Twitter On Scala
machaut writes "Twitter, one of the highest profile Ruby on Rails-backed websites on the Internet, has in the past year started replacing some of their Ruby infrastructure with an emerging language called Scala, developed by Martin Odersky at Switzerland's École Polytechnique Fédérale de Lausanne. Although they still prefer Ruby on Rails for user-facing web applications, Twitter's developers have started replacing Ruby daemon servers with Scala alternatives, and plan eventually to serve API requests, which comprise the majority of their traffic, with Scala instead of Ruby. This week several articles have appeared that discuss this shift at Twitter. A technical interview with three Twitter developers was published on Artima. One of those developers, Alex Payne, Twitter's API lead, gave a talk on this subject at the Web 2.0 Expo this week, which was covered by Technology Review and The Register."
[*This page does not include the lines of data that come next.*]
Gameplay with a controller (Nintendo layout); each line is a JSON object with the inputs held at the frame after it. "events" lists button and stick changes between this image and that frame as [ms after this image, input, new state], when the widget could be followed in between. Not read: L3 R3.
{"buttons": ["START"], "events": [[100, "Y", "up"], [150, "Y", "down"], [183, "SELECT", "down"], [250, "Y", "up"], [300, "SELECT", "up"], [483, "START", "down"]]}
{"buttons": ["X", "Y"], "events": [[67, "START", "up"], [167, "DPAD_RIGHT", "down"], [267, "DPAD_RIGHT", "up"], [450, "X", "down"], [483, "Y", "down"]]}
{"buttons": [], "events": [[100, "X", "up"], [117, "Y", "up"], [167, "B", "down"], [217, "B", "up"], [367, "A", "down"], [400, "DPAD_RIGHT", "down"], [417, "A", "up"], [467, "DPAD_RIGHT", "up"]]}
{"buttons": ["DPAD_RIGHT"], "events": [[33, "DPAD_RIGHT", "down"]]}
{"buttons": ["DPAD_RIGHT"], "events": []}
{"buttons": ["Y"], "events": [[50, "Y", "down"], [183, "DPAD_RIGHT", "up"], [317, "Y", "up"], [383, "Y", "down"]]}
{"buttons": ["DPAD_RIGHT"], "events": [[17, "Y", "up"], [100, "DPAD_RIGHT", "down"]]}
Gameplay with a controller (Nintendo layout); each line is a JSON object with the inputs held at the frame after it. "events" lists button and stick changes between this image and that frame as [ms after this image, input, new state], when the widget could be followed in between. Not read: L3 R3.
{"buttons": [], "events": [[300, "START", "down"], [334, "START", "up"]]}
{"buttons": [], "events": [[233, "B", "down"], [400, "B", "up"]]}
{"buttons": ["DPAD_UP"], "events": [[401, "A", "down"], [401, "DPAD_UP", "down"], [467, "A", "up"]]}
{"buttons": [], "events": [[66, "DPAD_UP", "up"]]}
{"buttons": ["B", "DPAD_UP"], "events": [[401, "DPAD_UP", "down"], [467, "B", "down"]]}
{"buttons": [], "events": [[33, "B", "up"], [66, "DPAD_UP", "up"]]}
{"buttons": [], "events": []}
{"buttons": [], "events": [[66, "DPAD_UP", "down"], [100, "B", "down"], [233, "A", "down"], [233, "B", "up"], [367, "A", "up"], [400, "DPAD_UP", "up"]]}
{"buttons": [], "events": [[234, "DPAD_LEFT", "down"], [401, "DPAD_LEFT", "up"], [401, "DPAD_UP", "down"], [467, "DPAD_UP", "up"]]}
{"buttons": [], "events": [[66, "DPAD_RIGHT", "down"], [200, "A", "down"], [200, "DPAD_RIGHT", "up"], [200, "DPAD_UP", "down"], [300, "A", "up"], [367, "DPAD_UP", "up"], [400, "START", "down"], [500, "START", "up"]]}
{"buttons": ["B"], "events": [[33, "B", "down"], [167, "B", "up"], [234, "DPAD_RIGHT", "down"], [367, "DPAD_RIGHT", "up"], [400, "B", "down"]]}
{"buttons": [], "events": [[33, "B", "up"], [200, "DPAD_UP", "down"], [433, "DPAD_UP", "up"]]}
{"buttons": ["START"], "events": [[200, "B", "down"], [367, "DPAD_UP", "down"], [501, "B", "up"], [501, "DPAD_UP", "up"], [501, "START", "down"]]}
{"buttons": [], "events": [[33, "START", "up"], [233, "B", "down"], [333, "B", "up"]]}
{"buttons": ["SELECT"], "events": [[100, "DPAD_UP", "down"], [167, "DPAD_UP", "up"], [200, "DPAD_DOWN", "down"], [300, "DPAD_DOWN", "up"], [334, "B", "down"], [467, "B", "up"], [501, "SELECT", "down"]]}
Kidding aside, is this a 'nail' in the coffin of scalable Ruby? 5 years ago people were saying the same thing about PHP scaling but Facebook has done a rather nice job of making it scale. Twitter was supposed to be the poster child of how awesome Ruby and RoR was.
Difference is, Facebook is still using php, Twitter is going toScala.
Well... just to name a few:
This, of course, does not make Twitter a panacea, but it certainly makes it interesting enough to warrant the occasional Slashdot article.
If I want to use any Java software then I'll use Scala. I see people bashing Scala, saying the languages they know are good enough or they can just use jython/jruby/groovy, but they clearly know little about Scala.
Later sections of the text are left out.